YOUR TASK
Copy out the entries starting at the line that contains "name author: (Kunth) H. Rob." and ending with the last line of the entries, swapping "locality" for "site" and leaving everything else as it is.

★ ★ ★ ★

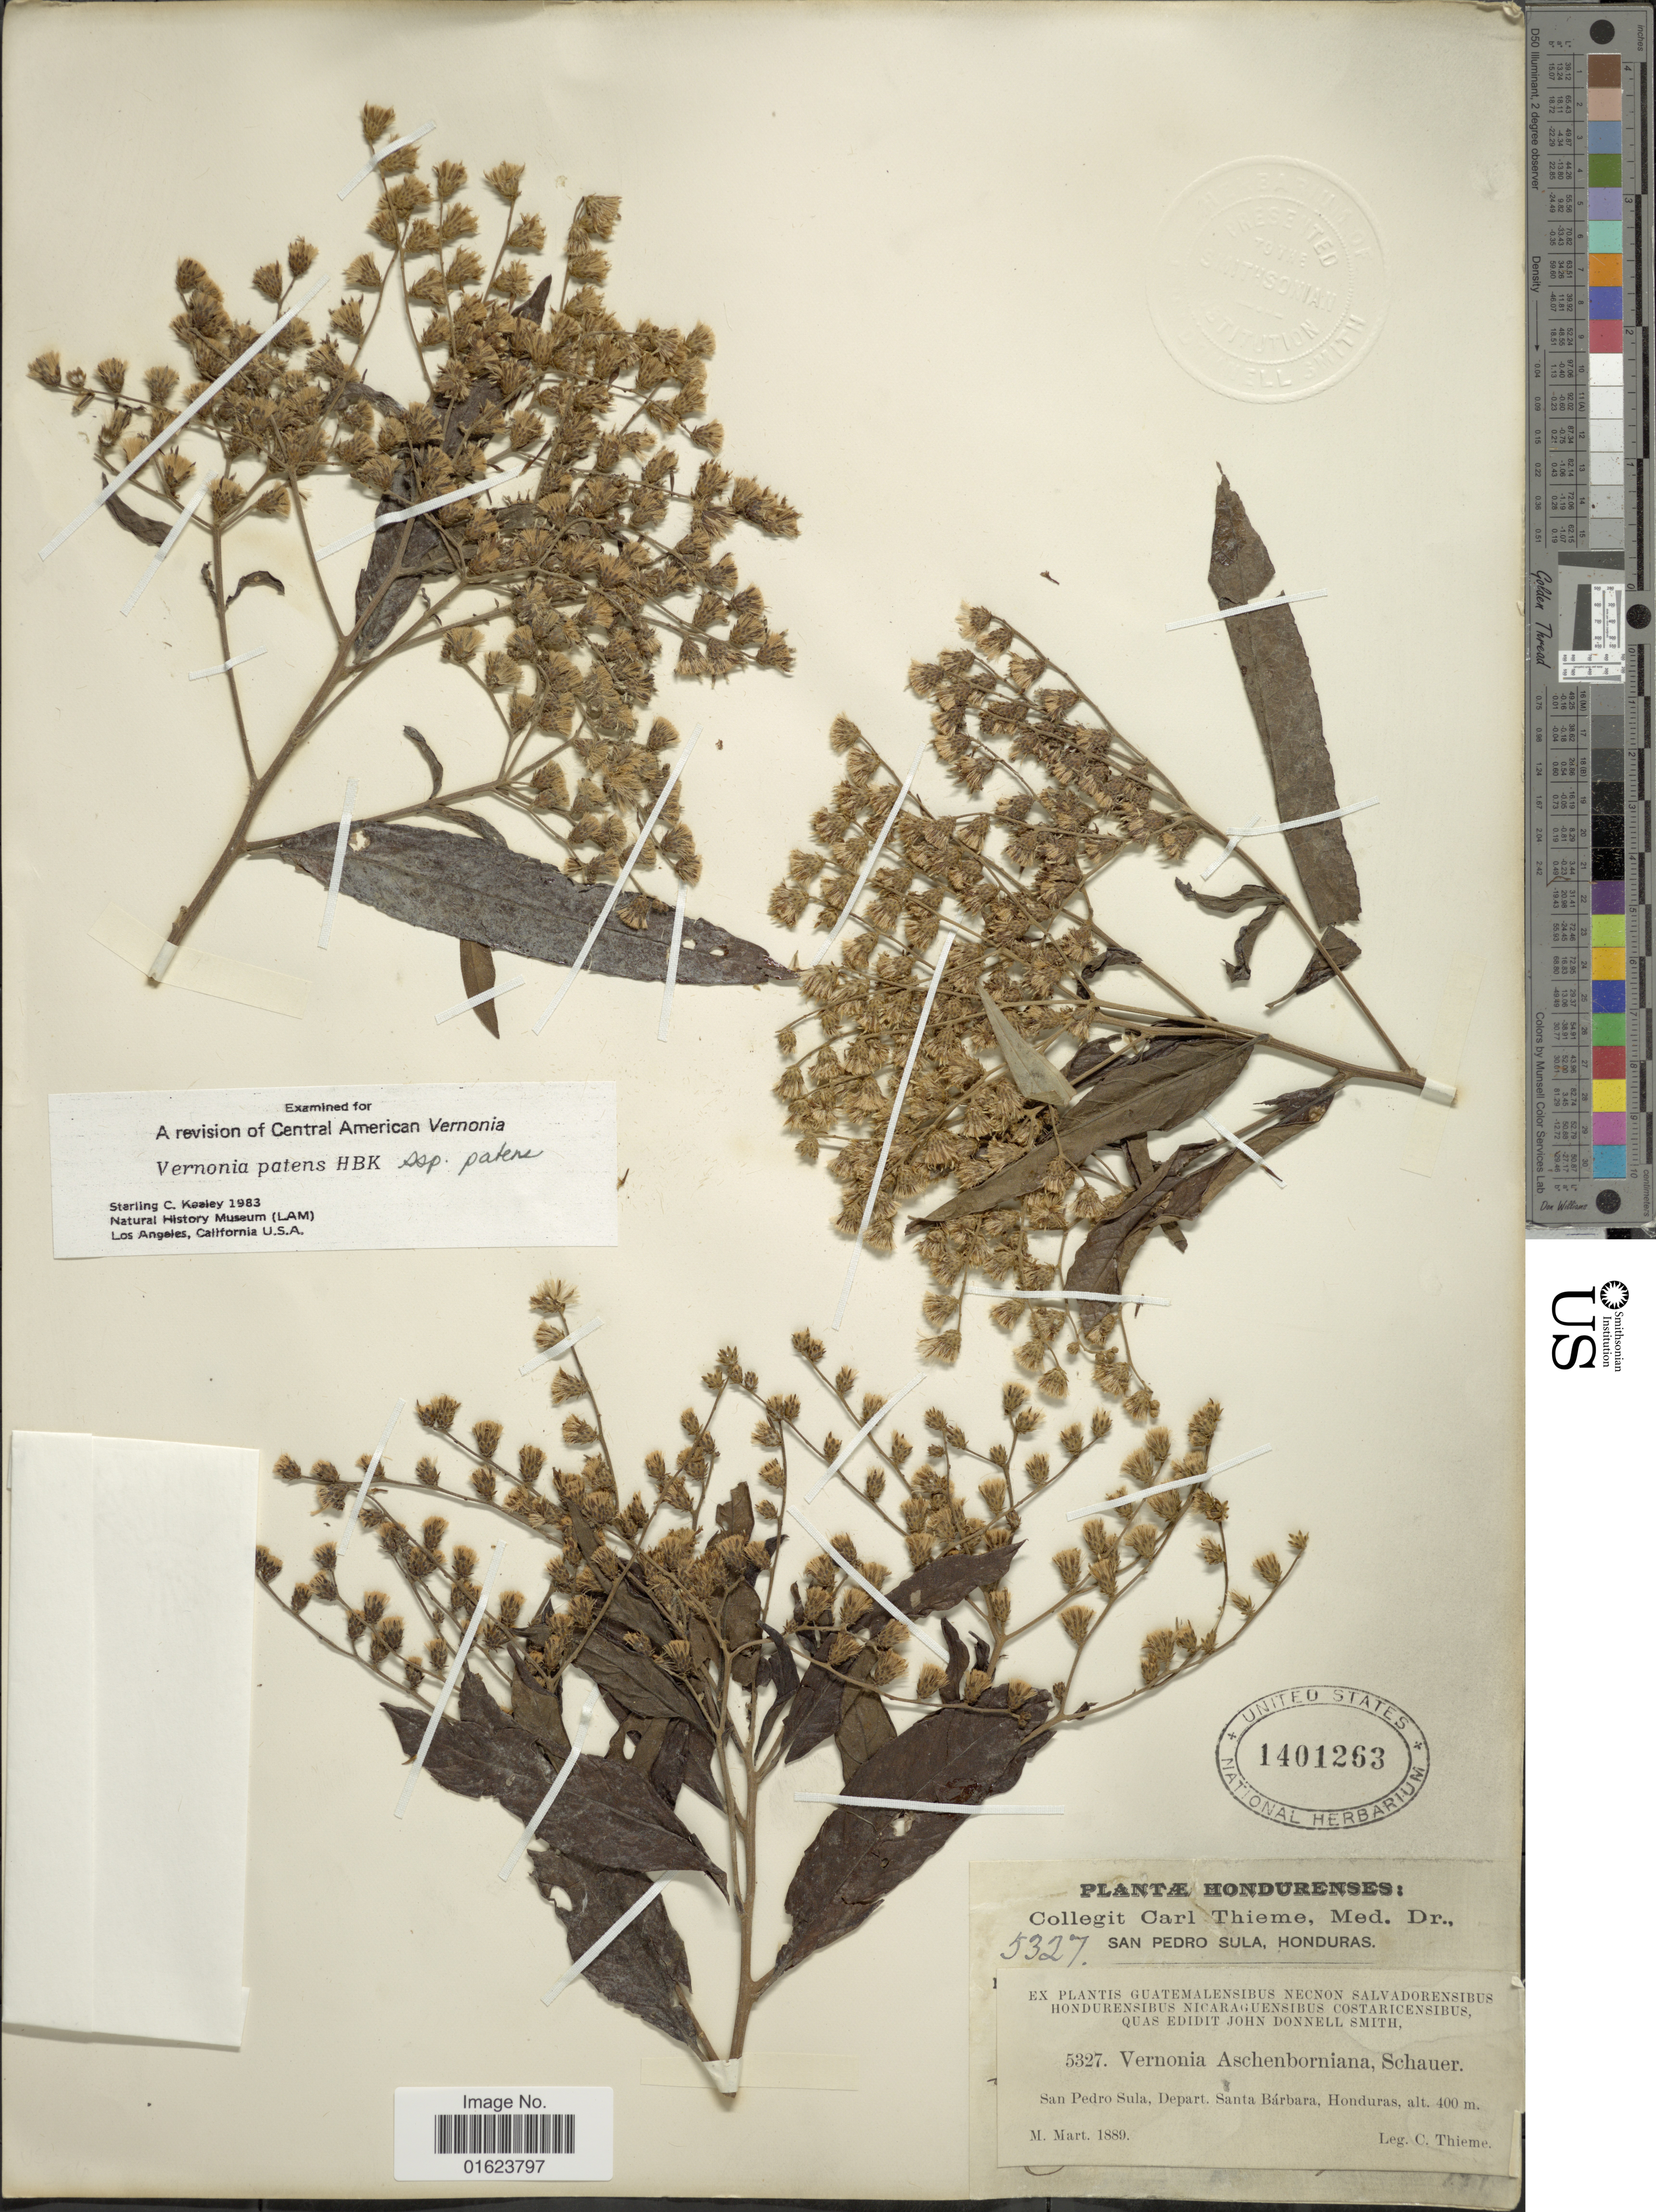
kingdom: Plantae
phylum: Tracheophyta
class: Magnoliopsida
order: Asterales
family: Asteraceae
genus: Vernonanthura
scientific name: Vernonanthura patens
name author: (Kunth) H. Rob.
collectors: C. Thieme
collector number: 5327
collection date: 1889-03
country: Honduras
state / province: Santa Bárbara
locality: San Pedro Sula, Depart, Santa Barbara, Honduras.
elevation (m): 400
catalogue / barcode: US 1401263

★ ★ ★ ★

COMPLETE ANSWER
name author: (Kunth) H. Rob.
collectors: C. Thieme
collector number: 5327
collection date: 1889-03
country: Honduras
state / province: Santa Bárbara
site: San Pedro Sula, Depart, Santa Barbara, Honduras.
elevation (m): 400
catalogue / barcode: US 1401263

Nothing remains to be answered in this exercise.